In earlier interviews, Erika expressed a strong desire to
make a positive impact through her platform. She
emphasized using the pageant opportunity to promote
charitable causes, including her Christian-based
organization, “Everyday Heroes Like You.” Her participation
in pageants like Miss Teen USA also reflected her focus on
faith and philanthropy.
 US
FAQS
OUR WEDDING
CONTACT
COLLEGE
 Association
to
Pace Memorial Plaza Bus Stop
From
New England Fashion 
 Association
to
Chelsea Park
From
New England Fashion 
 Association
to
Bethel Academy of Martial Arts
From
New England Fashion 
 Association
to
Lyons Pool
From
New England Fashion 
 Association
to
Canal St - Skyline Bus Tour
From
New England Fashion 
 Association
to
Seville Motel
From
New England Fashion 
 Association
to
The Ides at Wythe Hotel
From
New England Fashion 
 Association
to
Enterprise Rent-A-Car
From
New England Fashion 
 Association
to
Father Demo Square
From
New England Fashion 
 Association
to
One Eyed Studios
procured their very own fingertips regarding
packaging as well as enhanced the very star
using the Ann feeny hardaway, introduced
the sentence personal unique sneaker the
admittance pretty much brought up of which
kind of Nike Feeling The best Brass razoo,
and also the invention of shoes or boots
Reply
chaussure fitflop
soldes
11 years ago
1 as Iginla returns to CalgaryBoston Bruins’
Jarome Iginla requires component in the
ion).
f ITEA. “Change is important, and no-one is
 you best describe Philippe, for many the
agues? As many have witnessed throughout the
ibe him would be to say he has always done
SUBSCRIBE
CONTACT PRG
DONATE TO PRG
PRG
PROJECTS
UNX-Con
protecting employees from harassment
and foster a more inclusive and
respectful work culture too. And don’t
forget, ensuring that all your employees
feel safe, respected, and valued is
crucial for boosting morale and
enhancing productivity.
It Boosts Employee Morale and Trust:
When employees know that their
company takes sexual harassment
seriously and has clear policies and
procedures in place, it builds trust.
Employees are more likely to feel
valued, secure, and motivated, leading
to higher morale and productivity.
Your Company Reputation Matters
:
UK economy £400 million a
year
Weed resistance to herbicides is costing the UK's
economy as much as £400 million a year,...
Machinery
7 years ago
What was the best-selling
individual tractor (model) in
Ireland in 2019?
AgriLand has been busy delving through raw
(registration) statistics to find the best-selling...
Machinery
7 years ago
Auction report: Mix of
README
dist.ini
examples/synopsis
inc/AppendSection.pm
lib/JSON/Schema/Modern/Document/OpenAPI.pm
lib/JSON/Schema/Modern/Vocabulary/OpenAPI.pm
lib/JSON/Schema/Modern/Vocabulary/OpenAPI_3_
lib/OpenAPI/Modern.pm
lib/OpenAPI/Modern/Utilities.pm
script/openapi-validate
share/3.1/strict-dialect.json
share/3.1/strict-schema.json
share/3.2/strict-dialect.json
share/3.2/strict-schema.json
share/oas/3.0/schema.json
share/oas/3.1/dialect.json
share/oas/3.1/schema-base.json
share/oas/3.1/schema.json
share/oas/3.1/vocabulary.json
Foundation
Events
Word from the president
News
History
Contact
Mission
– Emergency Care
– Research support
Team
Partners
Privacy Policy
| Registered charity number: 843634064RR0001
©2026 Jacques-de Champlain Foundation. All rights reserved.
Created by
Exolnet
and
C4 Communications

☆ ☆ ☆ ☆

> _What is expected_
The required result is a verbatim copy of all the entries.

> _Answer for this exercise_
In earlier interviews, Erika expressed a strong desire to
make a positive impact through her platform. She
emphasized using the pageant opportunity to promote
charitable causes, including her Christian-based
organization, “Everyday Heroes Like You.” Her participation
in pageants like Miss Teen USA also reflected her focus on
faith and philanthropy.
 US
FAQS
OUR WEDDING
CONTACT
COLLEGE
 Association
to
Pace Memorial Plaza Bus Stop
From
New England Fashion 
 Association
to
Chelsea Park
From
New England Fashion 
 Association
to
Bethel Academy of Martial Arts
From
New England Fashion 
 Association
to
Lyons Pool
From
New England Fashion 
 Association
to
Canal St - Skyline Bus Tour
From
New England Fashion 
 Association
to
Seville Motel
From
New England Fashion 
 Association
to
The Ides at Wythe Hotel
From
New England Fashion 
 Association
to
Enterprise Rent-A-Car
From
New England Fashion 
 Association
to
Father Demo Square
From
New England Fashion 
 Association
to
One Eyed Studios
procured their very own fingertips regarding
packaging as well as enhanced the very star
using the Ann feeny hardaway, introduced
the sentence personal unique sneaker the
admittance pretty much brought up of which
kind of Nike Feeling The best Brass razoo,
and also the invention of shoes or boots
Reply
chaussure fitflop
soldes
11 years ago
1 as Iginla returns to CalgaryBoston Bruins’
Jarome Iginla requires component in the
ion).
f ITEA. “Change is important, and no-one is
 you best describe Philippe, for many the
agues? As many have witnessed throughout the
ibe him would be to say he has always done
SUBSCRIBE
CONTACT PRG
DONATE TO PRG
PRG
PROJECTS
UNX-Con
protecting employees from harassment
and foster a more inclusive and
respectful work culture too. And don’t
forget, ensuring that all your employees
feel safe, respected, and valued is
crucial for boosting morale and
enhancing productivity.
It Boosts Employee Morale and Trust:
When employees know that their
company takes sexual harassment
seriously and has clear policies and
procedures in place, it builds trust.
Employees are more likely to feel
valued, secure, and motivated, leading
to higher morale and productivity.
Your Company Reputation Matters
:
UK economy £400 million a
year
Weed resistance to herbicides is costing the UK's
economy as much as £400 million a year,...
Machinery
7 years ago
What was the best-selling
individual tractor (model) in
Ireland in 2019?
AgriLand has been busy delving through raw
(registration) statistics to find the best-selling...
Machinery
7 years ago
Auction report: Mix of
README
dist.ini
examples/synopsis
inc/AppendSection.pm
lib/JSON/Schema/Modern/Document/OpenAPI.pm
lib/JSON/Schema/Modern/Vocabulary/OpenAPI.pm
lib/JSON/Schema/Modern/Vocabulary/OpenAPI_3_
lib/OpenAPI/Modern.pm
lib/OpenAPI/Modern/Utilities.pm
script/openapi-validate
share/3.1/strict-dialect.json
share/3.1/strict-schema.json
share/3.2/strict-dialect.json
share/3.2/strict-schema.json
share/oas/3.0/schema.json
share/oas/3.1/dialect.json
share/oas/3.1/schema-base.json
share/oas/3.1/schema.json
share/oas/3.1/vocabulary.json
Foundation
Events
Word from the president
News
History
Contact
Mission
– Emergency Care
– Research support
Team
Partners
Privacy Policy
| Registered charity number: 843634064RR0001
©2026 Jacques-de Champlain Foundation. All rights reserved.
Created by
Exolnet
and
C4 Communications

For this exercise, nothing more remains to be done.